Whenever a picture appears, leave it out while repeating all the other data exactly.
Information shown: Begin
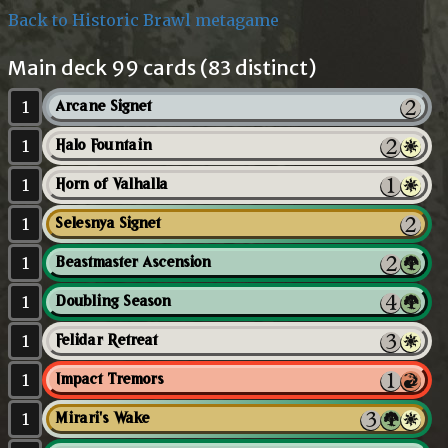
Back to Historic Brawl metagame
Main deck 99 cards (83 distinct)
1
Arcane Signet
1
Halo Fountain
1
Horn of Valhalla
1
Selesnya Signet
1
Beastmaster Ascension
1
Doubling Season
1
Felidar Retreat
1
Impact Tremors
1
Mirari's Wake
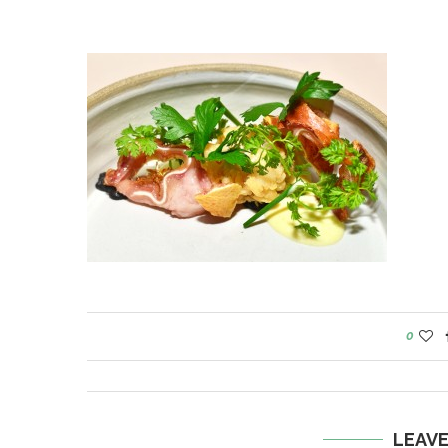
0
LEAV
Information shown: End
§ Answer box
Back to Historic Brawl metagame
Main deck 99 cards (83 distinct)
1
Arcane Signet
1
Halo Fountain
1
Horn of Valhalla
1
Selesnya Signet
1
Beastmaster Ascension
1
Doubling Season
1
Felidar Retreat
1
Impact Tremors
1
Mirari's Wake
0
LEAV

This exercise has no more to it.